陳氏抬了抬眼皮,淡淡地道:“老二是我生出來的,我還能不了解他?”
席間,姜懷慶一直盯著唯一一盤魚肉,唉聲嘆氣。
“老二攔住元和,保不準是想獨吞給玉珠留的那條魚!”
姜府廚娘做魚是弱勢,難得沒掉鏈子,陳氏要守護好最后一條肥錦鯉。
等到近處藏好,只聽姜懷慶正在向謝昭取經:“如若那日我多飲酒,能否在關鍵時刻蒙混過去?”
姜懷慶得知玉檀郡主極為彪悍,想到自己可能被壓在身下蹂躪,頓感屈辱。
謝昭聽到角落里的響動聲,面色囧了囧,假意勸說道:“二哥,你與玉檀郡主是皇上賜婚,若是被外人聽見抱怨,難免有對皇上不敬之嫌。
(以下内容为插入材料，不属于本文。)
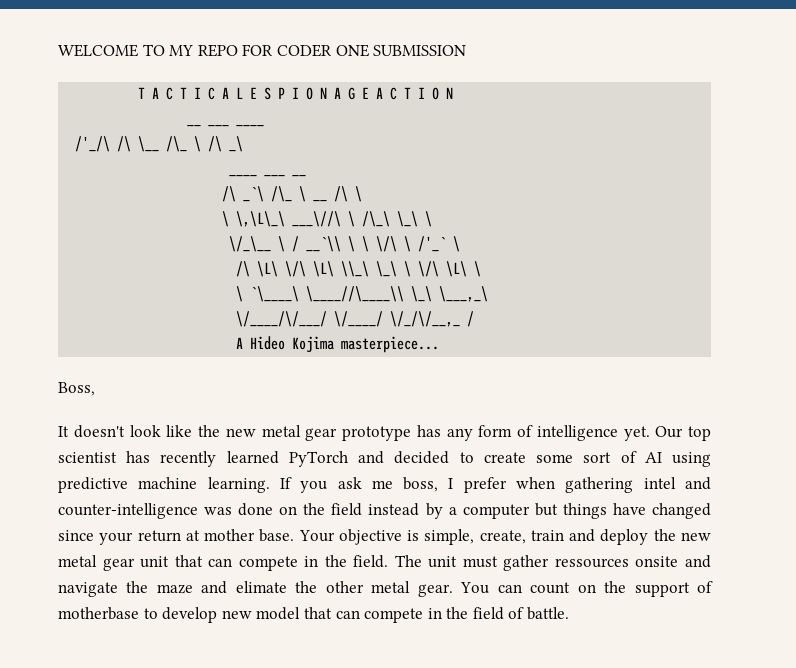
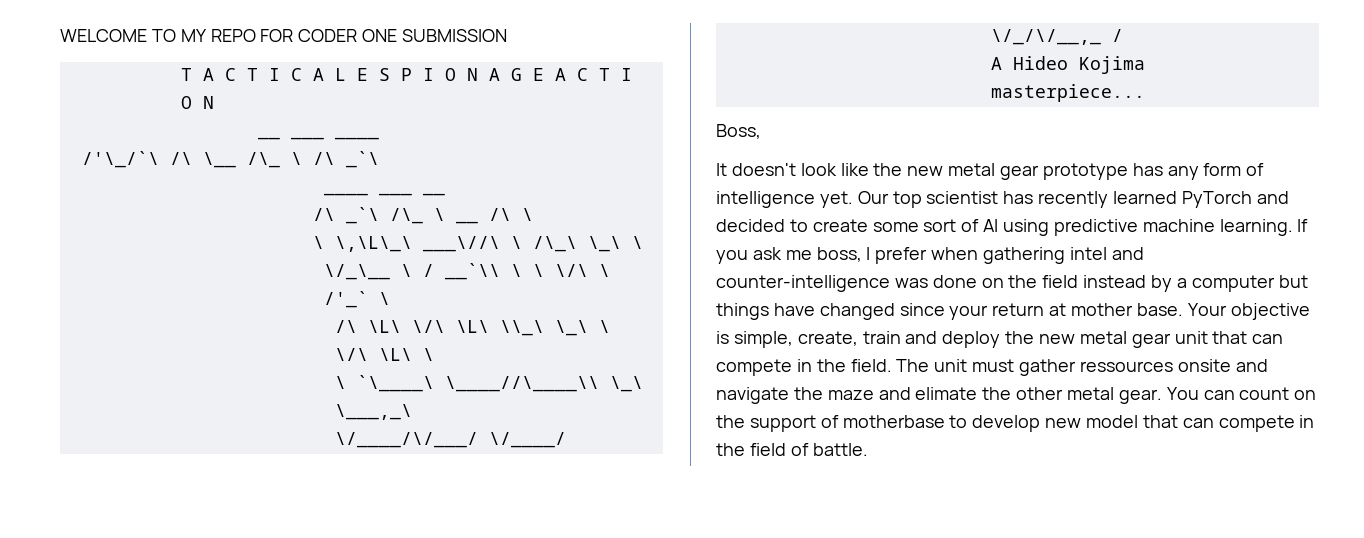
[75,136,111,152] /'_/\ -> [81,151,159,168] /'\_/`\
[229,136,244,152] _\ -> [345,151,379,168] _`\

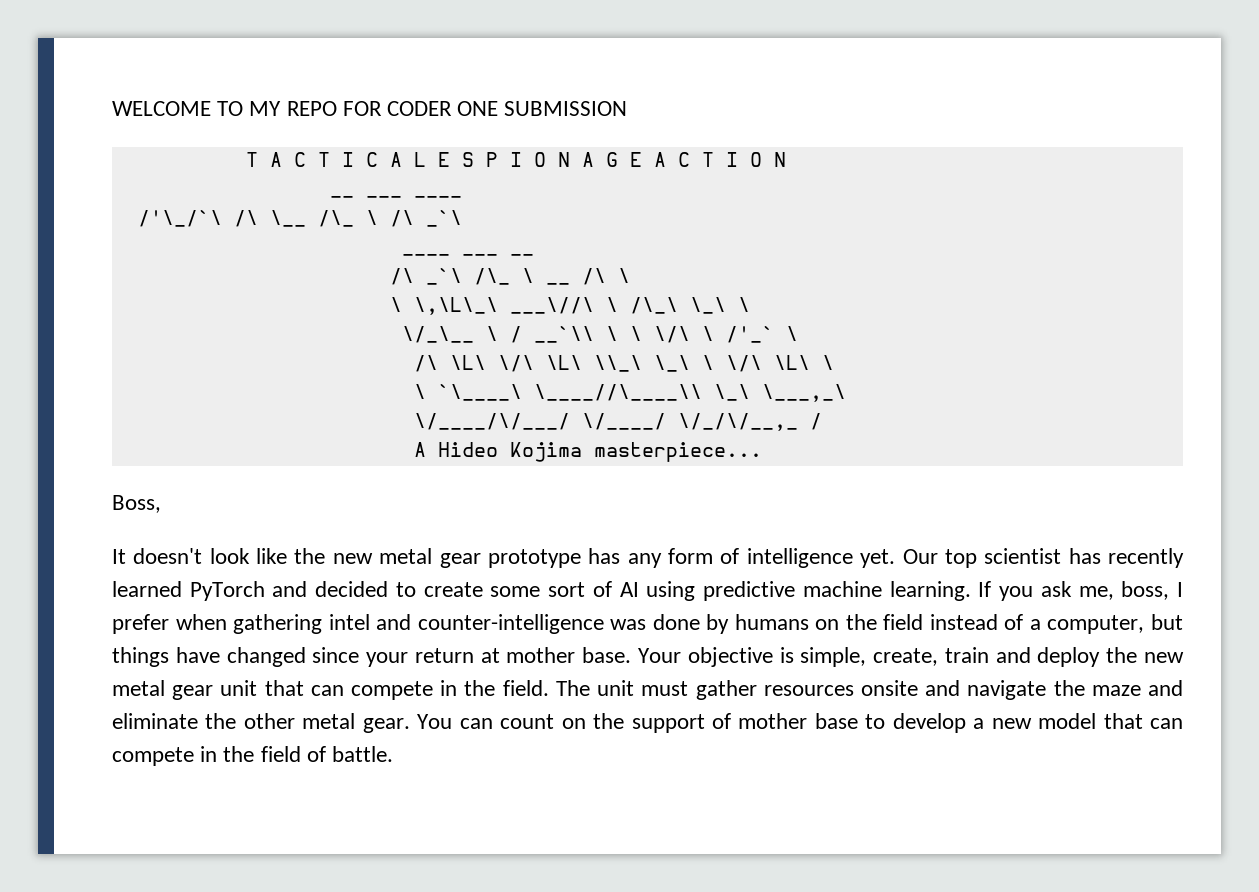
[785,250,812,260] me -> [1078,586,1114,600] me,
(977, 281) none -> [706,614,809,634] by humans
[1151,275,1275,292] by a computer -> [1004,614,1145,634] of a computer,
[1079,361,1173,372] ressources -> [763,685,854,696] resources
[915,387,978,400] elimate -> [112,713,198,729] eliminate
[842,415,945,428] motherbase -> [738,713,858,729] mother base
(1041, 423) none -> [973,718,985,729] a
”
“我哪里敢對皇上不滿?”
有些話,姜懷慶難以啟齒,“元和,你與小妹……”
謝昭眸色沉了沉,岳母就躲在花壇邊上,姜懷慶這是想害他?
“二哥,這也不能怪皇上,更不能怪岳父岳母,若不是你玩心太重,早些成親不就可以擺脫玉檀郡主了?”
角落里,陳氏對謝昭的說辭很滿意,簡直是她的嘴替。
誰料,姜懷慶也不是好惹的,得不到有用的經驗,他直接翻臉回懟道:“元和,你與小妹成親早,不也被衛婧惦記?”
說到底,姜懷慶被賜婚,是當了炮灰。
話不投機半句多,姜懷慶轉身便走。
丫鬟好奇問道:“夫人,您為何沒有馬上沖出去揍二公子?”
陳氏冷哼一聲:“你家夫人難道不懂得打草驚蛇的道理?”
若不是折返回來偷聽,陳氏還不曉得她家老二有這麼大的心思。
皇上賜婚,姜懷慶還想弄虛作假,簡直是大逆不道!
陳氏怒氣沖沖,回房后冷靜下來,她到庫房里挑選材料:“多準備幾個雞毛撣子,有備無患。”
以姜懷慶上跳下竄的性子,一天挨三遍打都不冤枉!
丫鬟婆子不忍心,紛紛為二公子求情。
陳氏露出一絲愁緒道:“你們覺得我是狠心的娘親,不為兒子考量?”
自己身上掉下來的肉,陳氏怎麼不心疼?
她最疼女兒,卻也是疼愛兒子的。
“我若不多準備幾個湊手的雞毛撣子,萬一老二得罪了郡主,郡主提刀上陣怎麼辦?”
為家庭和睦,姜懷慶避免不了挨揍。
“手心手背都是肉,做爹娘的很難一碗水端平,那就得在兒媳身上找平,只有對兒媳好,姜家才會更好。”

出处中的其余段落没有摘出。